#### [Work to complete]
Go through the following data and transcribe exactly the stretch of lines from the one holding "नितांत आवश्यक कुकीज़" to the one holding "और बादलों में", both included.

#### [Dataset extract]
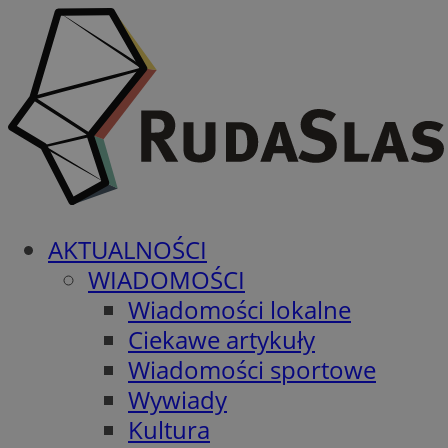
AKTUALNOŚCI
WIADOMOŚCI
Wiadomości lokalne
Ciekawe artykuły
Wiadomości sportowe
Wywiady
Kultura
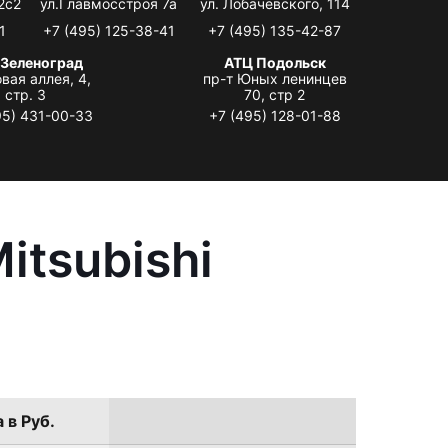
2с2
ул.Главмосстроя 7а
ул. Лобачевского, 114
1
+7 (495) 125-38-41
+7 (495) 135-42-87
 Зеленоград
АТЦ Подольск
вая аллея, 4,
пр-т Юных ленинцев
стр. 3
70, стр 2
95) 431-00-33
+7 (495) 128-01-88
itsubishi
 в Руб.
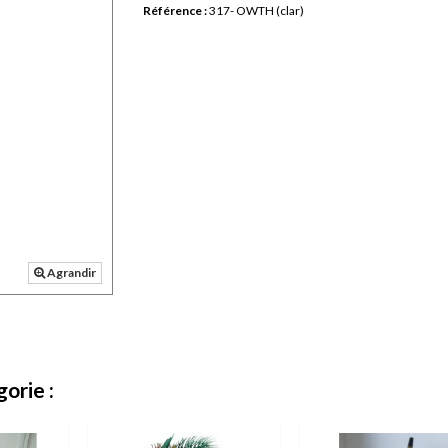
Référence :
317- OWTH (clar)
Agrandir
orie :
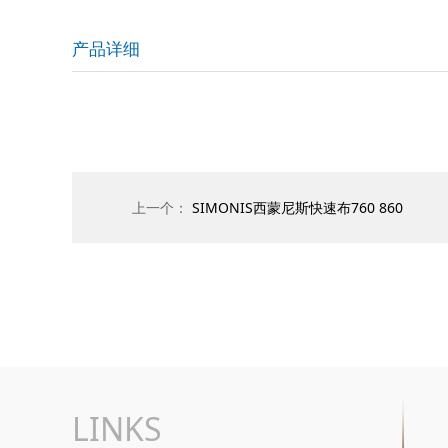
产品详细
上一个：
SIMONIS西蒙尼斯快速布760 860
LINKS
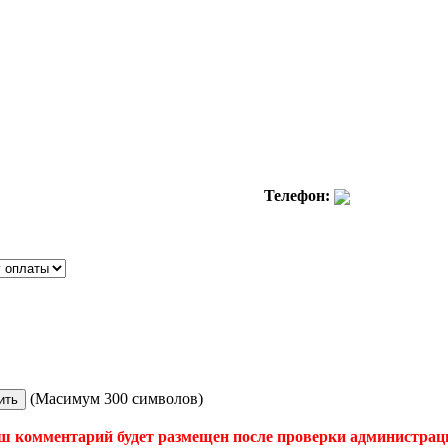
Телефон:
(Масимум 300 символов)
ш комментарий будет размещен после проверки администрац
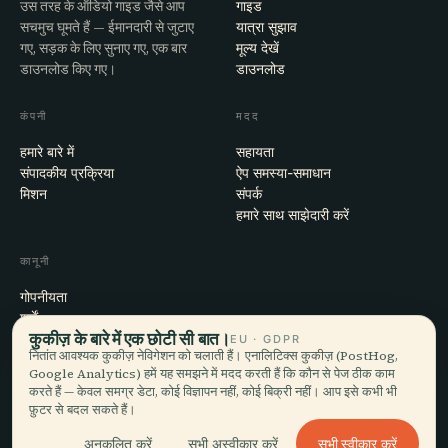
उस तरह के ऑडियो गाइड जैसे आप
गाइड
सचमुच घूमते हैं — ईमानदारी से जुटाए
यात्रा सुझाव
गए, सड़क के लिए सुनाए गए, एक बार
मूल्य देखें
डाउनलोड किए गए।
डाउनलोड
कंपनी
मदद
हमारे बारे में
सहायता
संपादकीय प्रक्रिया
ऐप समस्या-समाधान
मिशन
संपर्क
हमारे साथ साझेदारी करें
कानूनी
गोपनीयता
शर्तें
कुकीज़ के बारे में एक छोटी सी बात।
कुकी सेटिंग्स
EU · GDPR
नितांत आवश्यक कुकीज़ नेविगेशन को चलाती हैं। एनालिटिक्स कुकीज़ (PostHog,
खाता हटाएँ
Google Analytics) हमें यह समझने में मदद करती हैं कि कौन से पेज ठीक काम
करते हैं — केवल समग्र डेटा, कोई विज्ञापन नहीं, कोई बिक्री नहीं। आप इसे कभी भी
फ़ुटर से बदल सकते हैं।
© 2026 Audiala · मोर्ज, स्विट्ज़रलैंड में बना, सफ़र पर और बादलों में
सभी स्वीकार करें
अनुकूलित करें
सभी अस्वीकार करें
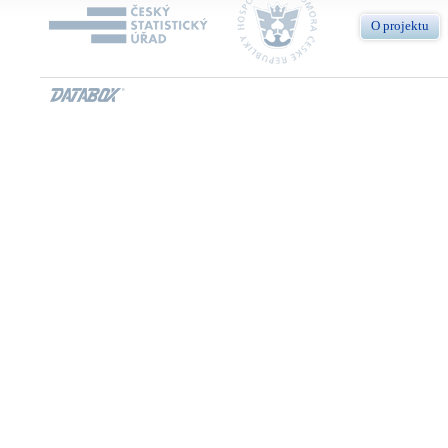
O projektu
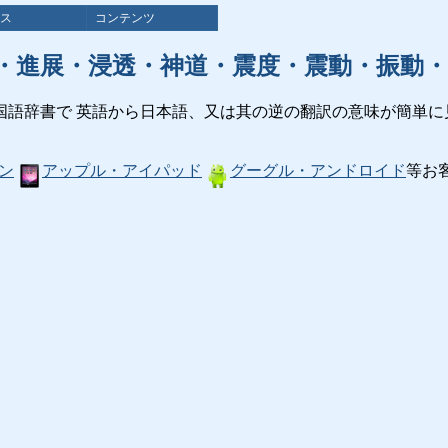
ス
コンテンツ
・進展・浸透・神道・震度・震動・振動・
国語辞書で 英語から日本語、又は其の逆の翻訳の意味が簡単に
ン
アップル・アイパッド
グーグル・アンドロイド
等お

#### [Exercise solution]
नितांत आवश्यक कुकीज़ नेविगेशन को चलाती हैं। एनालिटिक्स कुकीज़ (PostHog,
खाता हटाएँ
Google Analytics) हमें यह समझने में मदद करती हैं कि कौन से पेज ठीक काम
करते हैं — केवल समग्र डेटा, कोई विज्ञापन नहीं, कोई बिक्री नहीं। आप इसे कभी भी
फ़ुटर से बदल सकते हैं।
© 2026 Audiala · मोर्ज, स्विट्ज़रलैंड में बना, सफ़र पर और बादलों में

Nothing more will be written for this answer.